Внесите в нумерованный список строки от самой первой до строки с «而阿滾為了好友徐巧芯還友情跨刀兼任M», обе включительно. Пустые строки в список не включайте.

─── Доступные строки ───

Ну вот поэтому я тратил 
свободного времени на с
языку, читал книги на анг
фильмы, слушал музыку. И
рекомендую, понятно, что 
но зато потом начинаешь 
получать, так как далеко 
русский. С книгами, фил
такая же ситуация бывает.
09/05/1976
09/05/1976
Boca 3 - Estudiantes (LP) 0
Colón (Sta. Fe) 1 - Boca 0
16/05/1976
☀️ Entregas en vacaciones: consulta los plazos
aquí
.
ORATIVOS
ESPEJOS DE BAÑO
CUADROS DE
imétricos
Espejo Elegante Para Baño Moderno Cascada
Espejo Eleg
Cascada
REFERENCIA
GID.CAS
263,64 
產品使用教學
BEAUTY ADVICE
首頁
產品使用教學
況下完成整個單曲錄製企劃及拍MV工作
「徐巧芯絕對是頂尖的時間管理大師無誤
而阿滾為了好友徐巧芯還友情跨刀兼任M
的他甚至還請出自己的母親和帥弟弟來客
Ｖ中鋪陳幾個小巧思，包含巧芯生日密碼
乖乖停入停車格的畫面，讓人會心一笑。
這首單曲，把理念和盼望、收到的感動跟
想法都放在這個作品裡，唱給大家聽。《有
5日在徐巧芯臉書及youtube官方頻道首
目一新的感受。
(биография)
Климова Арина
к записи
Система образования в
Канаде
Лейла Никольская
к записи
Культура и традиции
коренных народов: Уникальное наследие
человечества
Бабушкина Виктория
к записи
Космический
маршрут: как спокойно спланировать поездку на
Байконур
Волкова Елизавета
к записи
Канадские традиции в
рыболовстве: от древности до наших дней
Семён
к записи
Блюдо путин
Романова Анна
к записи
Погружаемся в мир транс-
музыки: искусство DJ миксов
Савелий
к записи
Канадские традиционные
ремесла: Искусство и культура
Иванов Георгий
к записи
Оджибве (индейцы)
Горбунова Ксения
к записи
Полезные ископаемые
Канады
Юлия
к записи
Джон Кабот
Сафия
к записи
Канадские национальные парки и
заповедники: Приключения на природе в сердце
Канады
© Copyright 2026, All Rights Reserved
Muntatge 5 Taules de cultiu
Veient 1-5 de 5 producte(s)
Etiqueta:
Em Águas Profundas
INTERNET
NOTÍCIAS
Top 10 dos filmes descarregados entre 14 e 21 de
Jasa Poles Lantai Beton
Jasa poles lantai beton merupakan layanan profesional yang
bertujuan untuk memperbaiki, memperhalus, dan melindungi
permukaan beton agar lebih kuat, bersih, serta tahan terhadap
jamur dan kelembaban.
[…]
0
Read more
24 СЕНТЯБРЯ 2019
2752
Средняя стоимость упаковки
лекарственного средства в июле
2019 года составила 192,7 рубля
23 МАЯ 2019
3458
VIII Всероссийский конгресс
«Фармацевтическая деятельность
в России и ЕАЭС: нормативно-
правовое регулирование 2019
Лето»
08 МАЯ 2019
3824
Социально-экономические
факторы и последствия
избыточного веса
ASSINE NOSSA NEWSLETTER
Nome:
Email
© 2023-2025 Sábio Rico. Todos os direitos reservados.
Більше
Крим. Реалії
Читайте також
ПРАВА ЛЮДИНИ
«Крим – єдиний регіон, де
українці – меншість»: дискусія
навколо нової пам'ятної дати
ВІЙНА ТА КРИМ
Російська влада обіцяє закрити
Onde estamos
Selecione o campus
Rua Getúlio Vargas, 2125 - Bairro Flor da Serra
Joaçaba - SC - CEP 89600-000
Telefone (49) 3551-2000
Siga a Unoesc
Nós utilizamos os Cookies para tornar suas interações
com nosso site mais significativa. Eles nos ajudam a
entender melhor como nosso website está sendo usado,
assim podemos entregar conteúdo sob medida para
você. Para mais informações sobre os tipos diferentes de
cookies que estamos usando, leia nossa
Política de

───

# Ответ на задание
1. Ну вот поэтому я тратил 
2. свободного времени на с
3. языку, читал книги на анг
4. фильмы, слушал музыку. И
5. рекомендую, понятно, что 
6. но зато потом начинаешь 
7. получать, так как далеко 
8. русский. С книгами, фил
9. такая же ситуация бывает.
10. 09/05/1976
11. 09/05/1976
12. Boca 3 - Estudiantes (LP) 0
13. Colón (Sta. Fe) 1 - Boca 0
14. 16/05/1976
15. ☀️ Entregas en vacaciones: consulta los plazos
16. aquí
17. .
18. ORATIVOS
19. ESPEJOS DE BAÑO
20. CUADROS DE
21. imétricos
22. Espejo Elegante Para Baño Moderno Cascada
23. Espejo Eleg
24. Cascada
25. REFERENCIA
26. GID.CAS
27. 263,64 
28. 產品使用教學
29. BEAUTY ADVICE
30. 首頁
31. 產品使用教學
32. 況下完成整個單曲錄製企劃及拍MV工作
33. 「徐巧芯絕對是頂尖的時間管理大師無誤
34. 而阿滾為了好友徐巧芯還友情跨刀兼任M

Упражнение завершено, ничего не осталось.